The simplest use case for AbCorrect is to perform error correction on a single JSON file, which is the output from running AbStar on a single FASTA/Q file:

$ abcorrect -j /path/to/MyData.json -t /path/to/temp/ -o /path/to/output/

This will cluster sequences based on UAIDs (which have been pre-parsed by AbStar) and generate a ‘consensus’ sequence for each UAID cluster containing at least one sequence (‘consensus’ is in quotes because it isn’t truly a consensus for UAID bins with a single sequence). Output will be a single FASTA file of error-corrected sequences, located at /path/to/output/MyData.fasta.

To perform the same operation, but only calculate consensus sequences for UAID clusters with at least 3 sequences:

$ abcorrect -j /path/to/MyData.json -t /path/to/temp/ -o /path/to/output/ --min 3

If you want to correct errors using UAIDs but you forgot to have AbStar parse them, you can have AbCorrect parse them by passing the length of the barcode (in nucleotides):

$ abcorrect -j /path/to/MyData.json -t /path/to/temp/ -o /path/to/output/ --parse-uaids 20 --min 3

This will use the first 20nt of the raw merged read as the UAID. If the UAID is at the end of the read (for paired reads, this would be the start of R2), use a negative number for --parse-uaids.

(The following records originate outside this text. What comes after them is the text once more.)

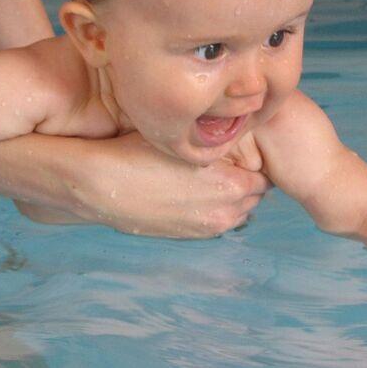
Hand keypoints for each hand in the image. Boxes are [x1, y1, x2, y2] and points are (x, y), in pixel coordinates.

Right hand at [34, 131, 270, 237]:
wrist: (102, 185)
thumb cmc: (139, 151)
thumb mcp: (186, 139)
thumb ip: (219, 141)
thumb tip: (238, 131)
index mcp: (232, 184)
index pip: (264, 174)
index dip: (254, 160)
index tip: (241, 149)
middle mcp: (225, 211)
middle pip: (255, 195)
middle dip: (246, 178)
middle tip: (230, 161)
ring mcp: (208, 227)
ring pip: (239, 211)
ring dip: (233, 196)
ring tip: (211, 177)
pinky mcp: (190, 236)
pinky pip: (218, 222)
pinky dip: (215, 208)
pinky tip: (195, 192)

To cover the relatively rare case (assuming the UAID length was selected appropriately) where two sequences were tagged with the same barcode, AbCorrect clusters the sequences within each UAID bin and builds a consensus/centroid sequence for each subcluster that passes the --min size threshold. To disable this, you can pass the --largest-cluster-only option and AbCorrect will only build a consensus/centroid sequence for the largest cluster within each UAID bin.

To perform error-correction using identity clustering instead of UAIDs, you can:

$ abcorrect -j /path/to/MyData.json -t /path/to/temp/ -o /path/to/output/ --no-uaids

This will cluster the sequences at an identity threshold (default is 0.975, or 97.5% identity) and build a consensus sequemce for each cluster. To cluster with a threshold of 0.96 instead:

$ abcorrect -j /path/to/MyData.json -t /path/to/temp/ -o /path/to/output/ -I 0.96 --no-uaids

If you have more than one JSON file to be processed, you can pass AbCorrect a directory that contains one or more JSON files and each JSON file will be iteratively processed:

$ abcorrect -j /path/to/JSONs/ -t /path/to/temp/ -o /path/to/output/

All of the other options (such as the minimum number of sequences for consensus/centroid calculation) remain, although there is currently no way to specifiy different options for each JSON file.

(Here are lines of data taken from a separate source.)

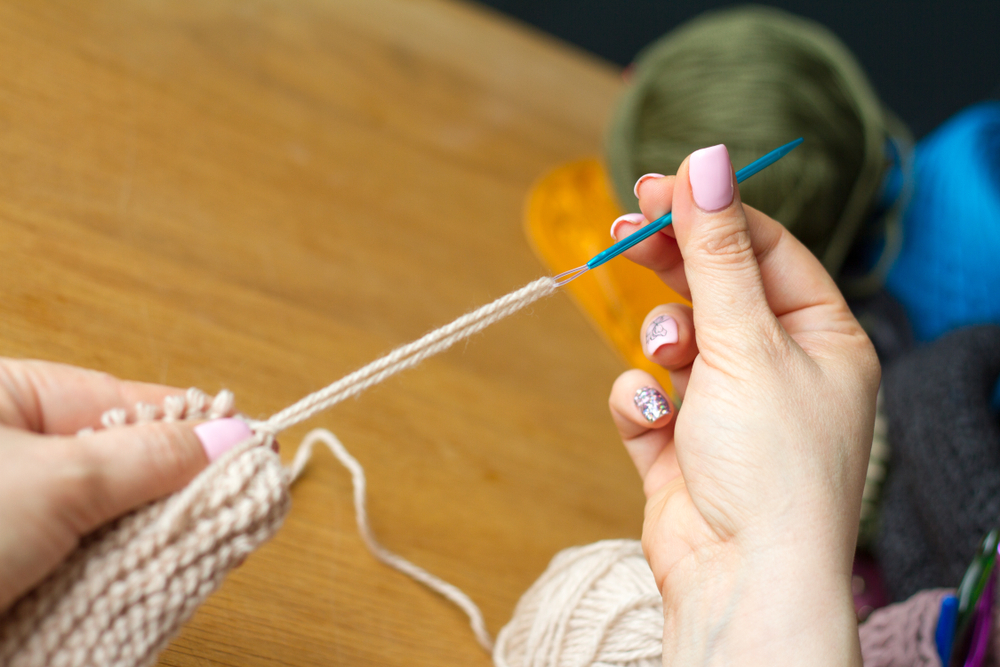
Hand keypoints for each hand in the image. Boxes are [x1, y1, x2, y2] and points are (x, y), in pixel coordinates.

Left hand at [0, 359, 251, 611]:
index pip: (123, 400)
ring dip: (158, 531)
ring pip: (110, 514)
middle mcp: (15, 452)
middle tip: (246, 494)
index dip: (191, 419)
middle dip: (180, 481)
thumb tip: (229, 435)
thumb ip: (148, 457)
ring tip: (225, 534)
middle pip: (122, 459)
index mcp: (8, 399)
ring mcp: (18, 513)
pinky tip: (175, 570)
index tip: (251, 438)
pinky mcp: (21, 568)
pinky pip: (89, 559)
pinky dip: (128, 566)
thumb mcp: (57, 483)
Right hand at [608, 146, 878, 664]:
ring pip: (674, 338)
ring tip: (670, 360)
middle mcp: (777, 368)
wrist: (741, 580)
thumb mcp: (745, 340)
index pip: (764, 249)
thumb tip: (706, 162)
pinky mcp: (679, 442)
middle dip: (673, 265)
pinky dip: (643, 402)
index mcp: (821, 338)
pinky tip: (655, 422)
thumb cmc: (770, 465)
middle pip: (715, 287)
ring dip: (661, 342)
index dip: (711, 213)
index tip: (655, 186)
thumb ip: (715, 252)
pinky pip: (647, 394)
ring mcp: (726, 407)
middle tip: (627, 231)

If your AbStar-annotated sequences have already been uploaded to MongoDB, you can still use AbCorrect to perform error correction. Rather than passing JSON files with -j, you can pass a MongoDB database name with -d and a collection name with -c:

$ abcorrect -d MyDatabase -c MyCollection -t /path/to/temp/ -o /path/to/output/

If you supply just the database name (without a collection), AbCorrect will iteratively process all collections in the supplied database:

$ abcorrect -d MyDatabase -t /path/to/temp/ -o /path/to/output/

The above example is querying MyDatabase on your local instance of MongoDB. To do the same thing on a remote MongoDB server, you can pass the IP address with -i (assuming the default port of 27017:

$ abcorrect -d MyDatabase -i 123.45.67.89 -t /path/to/temp/ -o /path/to/output/

If your MongoDB server uses a port other than 27017, you can provide it using the --port option. And if your remote MongoDB server requires authentication, you can supply the username with --user and the password with --password. If you don’t supply both --user and --password, AbCorrect will attempt to connect to the MongoDB database without authentication.

Finally, to make non-redundant set of sequences, AbCorrect provides the --nr option:

$ abcorrect -d MyDatabase -t /path/to/temp/ -o /path/to/output/ --nr

This uses sort | uniq, which is much faster than clustering at 100% identity with CD-HIT.

Warning

Using --nr is is not the same as clustering at 100% identity. Two sequences that are different lengths but are otherwise identical will be collapsed when clustering with CD-HIT but will not be collapsed when using sort | uniq.